> [PROBLEM DESCRIPTION]:
Using the text on the N-word below, answer these questions:
1. How many times does the book use the N-word?
2. Which publisher is releasing the new version, and what word replaces the N-word in it?
3. For what reason have many schools banned the book?

-- SOURCE TEXT follows --

The N-word
The N-word is one of the most explosive words around in today’s society. So it makes sense that a book that uses that word 219 times would be also handled as explosive material.
And so Mark Twain’s classic, “Adventures of Huckleberry Finn” finds itself in the midst of another censorship controversy . Alabama publisher, NewSouth Books, is releasing a new version of the classic novel, only with the word “slave” replacing the “N-word.”
Let me preface my opinion on this new, censored text with the fact that I am a white girl who has never been subject to prejudice for who I am. So I clearly can’t appreciate all the sensitivities of racism.
But I can appreciate an author and his work. I can appreciate that Mark Twain – an avid anti-racist in his time – used the N-word precisely because it was shocking and horrible. Readers should be so shocked and horrified by such racism that they re-commit to keep such bigotry and hate squarely in the past.
Replacing the N-word with the word “slave” is not only inaccurate but downplays just how racist our country was at one time. I want my children to see the stark truth of history. How else can they truly understand how far we’ve come toward equality, and appreciate how much farther we still have to go?
I do applaud NewSouth Books for good intentions – trying to bring “Huckleberry Finn” back into classrooms after many schools have banned the book for offensive language. That’s a worthy goal, and honestly the real problem is the book being banned in the first place.
But I’m OK with my child reading every last word of the original version. What I’m not OK with is rewriting history to purge our society of past sins – or worse yet, to pretend those sins never happened at all.
What do you think of the new, censored version of “Huckleberry Finn”? Which version do you want your kids to read?

-- SOURCE TEXT concluded --
-- DATA UNDER STUDY follows --

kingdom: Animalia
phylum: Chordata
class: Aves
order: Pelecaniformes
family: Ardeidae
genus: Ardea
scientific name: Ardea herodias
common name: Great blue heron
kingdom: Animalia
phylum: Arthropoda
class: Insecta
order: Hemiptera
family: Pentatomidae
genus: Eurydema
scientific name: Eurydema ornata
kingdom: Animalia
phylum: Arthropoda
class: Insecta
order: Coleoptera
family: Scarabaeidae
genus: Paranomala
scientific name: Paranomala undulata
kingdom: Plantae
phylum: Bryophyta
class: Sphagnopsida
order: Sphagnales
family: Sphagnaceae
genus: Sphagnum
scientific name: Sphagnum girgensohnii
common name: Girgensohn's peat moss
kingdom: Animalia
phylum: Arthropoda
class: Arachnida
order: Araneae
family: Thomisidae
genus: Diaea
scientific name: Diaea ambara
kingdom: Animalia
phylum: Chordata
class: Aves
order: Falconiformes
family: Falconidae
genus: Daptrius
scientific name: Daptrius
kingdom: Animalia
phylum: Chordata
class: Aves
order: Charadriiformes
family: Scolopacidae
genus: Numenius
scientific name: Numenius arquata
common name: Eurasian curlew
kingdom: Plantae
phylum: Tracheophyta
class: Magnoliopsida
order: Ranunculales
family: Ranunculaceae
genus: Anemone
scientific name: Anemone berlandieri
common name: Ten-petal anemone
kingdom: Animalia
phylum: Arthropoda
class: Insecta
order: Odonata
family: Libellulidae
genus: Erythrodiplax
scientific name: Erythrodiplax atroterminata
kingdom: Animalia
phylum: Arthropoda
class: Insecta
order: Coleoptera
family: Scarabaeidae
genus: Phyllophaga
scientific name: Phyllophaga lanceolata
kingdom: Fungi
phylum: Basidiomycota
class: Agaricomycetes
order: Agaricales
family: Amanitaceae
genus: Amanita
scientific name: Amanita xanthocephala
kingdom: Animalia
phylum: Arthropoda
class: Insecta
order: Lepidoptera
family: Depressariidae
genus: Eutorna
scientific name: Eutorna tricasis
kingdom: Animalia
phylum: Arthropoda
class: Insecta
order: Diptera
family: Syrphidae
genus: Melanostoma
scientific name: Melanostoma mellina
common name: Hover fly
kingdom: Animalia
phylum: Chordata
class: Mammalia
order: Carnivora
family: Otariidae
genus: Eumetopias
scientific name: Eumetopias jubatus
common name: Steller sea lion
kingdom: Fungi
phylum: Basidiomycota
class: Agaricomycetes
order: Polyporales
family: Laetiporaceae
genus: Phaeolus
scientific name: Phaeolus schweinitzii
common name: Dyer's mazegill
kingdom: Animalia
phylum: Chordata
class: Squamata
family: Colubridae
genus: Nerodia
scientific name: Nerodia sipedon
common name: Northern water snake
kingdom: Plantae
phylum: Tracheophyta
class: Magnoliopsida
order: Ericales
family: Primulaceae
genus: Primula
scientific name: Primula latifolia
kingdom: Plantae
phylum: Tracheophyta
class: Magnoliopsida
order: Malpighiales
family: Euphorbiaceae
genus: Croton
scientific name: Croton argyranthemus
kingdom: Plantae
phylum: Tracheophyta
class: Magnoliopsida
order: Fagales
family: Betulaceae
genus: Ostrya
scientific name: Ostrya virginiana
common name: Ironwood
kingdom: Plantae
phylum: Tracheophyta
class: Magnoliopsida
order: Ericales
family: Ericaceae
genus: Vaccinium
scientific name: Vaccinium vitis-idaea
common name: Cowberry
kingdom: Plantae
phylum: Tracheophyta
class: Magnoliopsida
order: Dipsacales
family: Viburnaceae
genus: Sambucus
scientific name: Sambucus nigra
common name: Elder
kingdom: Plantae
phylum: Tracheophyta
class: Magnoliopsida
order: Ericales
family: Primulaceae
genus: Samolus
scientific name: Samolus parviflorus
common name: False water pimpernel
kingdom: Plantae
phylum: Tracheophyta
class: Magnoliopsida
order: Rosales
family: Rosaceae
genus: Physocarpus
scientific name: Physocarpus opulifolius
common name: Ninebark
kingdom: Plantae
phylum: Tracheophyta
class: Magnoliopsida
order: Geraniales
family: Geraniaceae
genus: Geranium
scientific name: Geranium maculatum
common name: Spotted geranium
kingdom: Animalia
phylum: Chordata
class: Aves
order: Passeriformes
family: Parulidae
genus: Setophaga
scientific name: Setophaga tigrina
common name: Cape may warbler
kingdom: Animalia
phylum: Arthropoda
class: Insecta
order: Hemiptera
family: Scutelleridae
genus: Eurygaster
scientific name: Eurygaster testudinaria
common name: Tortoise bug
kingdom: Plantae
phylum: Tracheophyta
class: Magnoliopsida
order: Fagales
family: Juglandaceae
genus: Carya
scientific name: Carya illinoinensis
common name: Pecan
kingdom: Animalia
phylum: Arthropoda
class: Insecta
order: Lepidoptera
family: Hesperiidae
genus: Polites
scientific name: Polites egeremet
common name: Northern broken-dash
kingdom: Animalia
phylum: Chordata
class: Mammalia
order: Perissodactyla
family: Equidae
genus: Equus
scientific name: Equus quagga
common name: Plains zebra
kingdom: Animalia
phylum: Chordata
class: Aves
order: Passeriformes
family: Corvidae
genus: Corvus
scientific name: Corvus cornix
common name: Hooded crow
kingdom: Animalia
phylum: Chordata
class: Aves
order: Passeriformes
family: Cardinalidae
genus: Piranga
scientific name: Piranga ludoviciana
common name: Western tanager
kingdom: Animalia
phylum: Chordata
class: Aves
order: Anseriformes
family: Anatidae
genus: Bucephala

-- DATA UNDER STUDY concluded --

> [RESULT OF THE TASK]:
1. 219 times.
2. NewSouth Books; the word "slave."
3. For offensive language.